Peripheral blood platelets from the Townes model of SCD or SA control mice were analyzed by flow cytometry for (A) CD62P expression (n = 3 mice) and (B) JonA expression (N = 4 mice). (C) Quantification of p-LYN expression by mean fluorescence intensity (MFI) (n = 6 mice). (D) Representative Seahorse glycolytic rate assay conducted on platelets from SCD mice compared with SA control mice (n = 3 mice). (E) Basal glycolysis levels (n = 3 mice). (F) Compensatory glycolysis levels (n = 3 mice). (G) Sorted MKs from SCD mice or SA control mice were analyzed by RT-PCR for glycolysis associated gene expression (n = 4 mice). Peripheral blood platelets from SCD or healthy donor patients were analyzed by (H) Seahorse glycolytic rate assay (n = 3). (I) Basal glycolysis levels of SCD platelets or healthy donor control platelets (n = 3). (J) Compensatory glycolysis of SCD platelets or healthy donor control platelets (n = 3). *P ≤ 0.05, **P ≤ 0.01, ***P ≤ 0.001, ****P ≤ 0.0001. Data were analyzed with 2-tailed, unpaired Student’s t test. Data are presented as mean ± SEM.
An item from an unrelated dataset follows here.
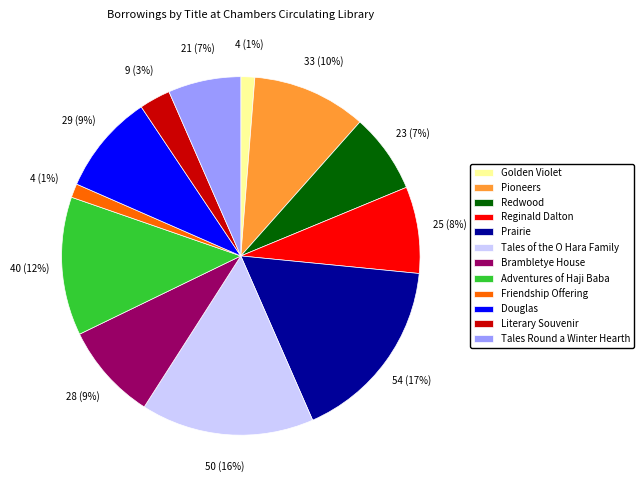

The Tales Round a Winter Hearth slice represents 7% of the pie. True or false?

True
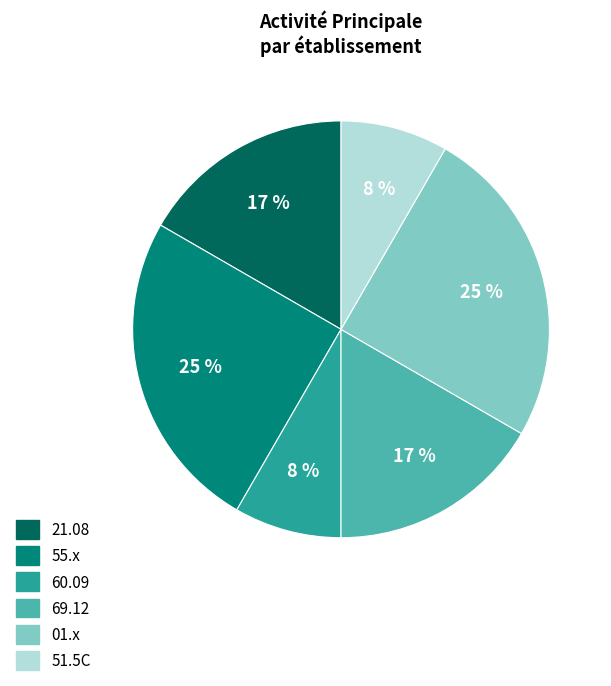

To the nearest percent, what is the difference between the largest and smallest slice percentages?

17%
Figure 7. MSCs contribute to increased platelet activation in SCD.

SA murine MKs were cultured together with MSCs from SS or SA mice. Platelets from cocultures were analyzed by flow cytometry for expression of (A) CD62P (n = 6) and (B) JonA (n = 6). SA or SS MSCs were analyzed by RT-PCR for expression of (C) Cx43 (encoded by Gja1) relative to Gapdh (n = 3). (D) Cx43 (encoded by Gja1) relative to Gapdh in 20 μM hemin-treated MSCs or vehicle control-treated MSCs (n = 3–4). PhAM-floxed;E2a-cre murine MKs were cultured together with hemin-treated MSCs or vehicle-treated MSCs. Following coculture, flow cytometry assessment of (E) mean fluorescence intensity (MFI) of PhAM signal in MSCs (n = 4–5). (F) Percentage of CD62P⁺ platelets from hemin-treated MSC MK cocultures normalized to the MK + MSC group (n = 4). C57BL/6 murine MKs cultured alone or together with vehicle-treated MSCs or hemin-treated MSCs. (G) Mitotracker green signal in MKs (n = 5) and (H) mitotracker green signal in platelets (n = 3-6). (I) Mitotracker green signal in peripheral blood platelets from patients with SCD or healthy donors (n = 7). (J) Flow cytometry analysis of P-LYN expression in murine platelets from cocultures of MKs only, MKs + MSCs, and MKs + hemin-pretreated MSCs (n = 4–5). *P ≤ 0.05, **P ≤ 0.01, ***P ≤ 0.001, ****P ≤ 0.0001. Data in A–F and I were analyzed with 2-tailed, unpaired Student’s t test. Data in G, H, and J were analyzed by 1-way ANOVA with Tukey’s multiple comparison test. Data are presented as mean ± SEM.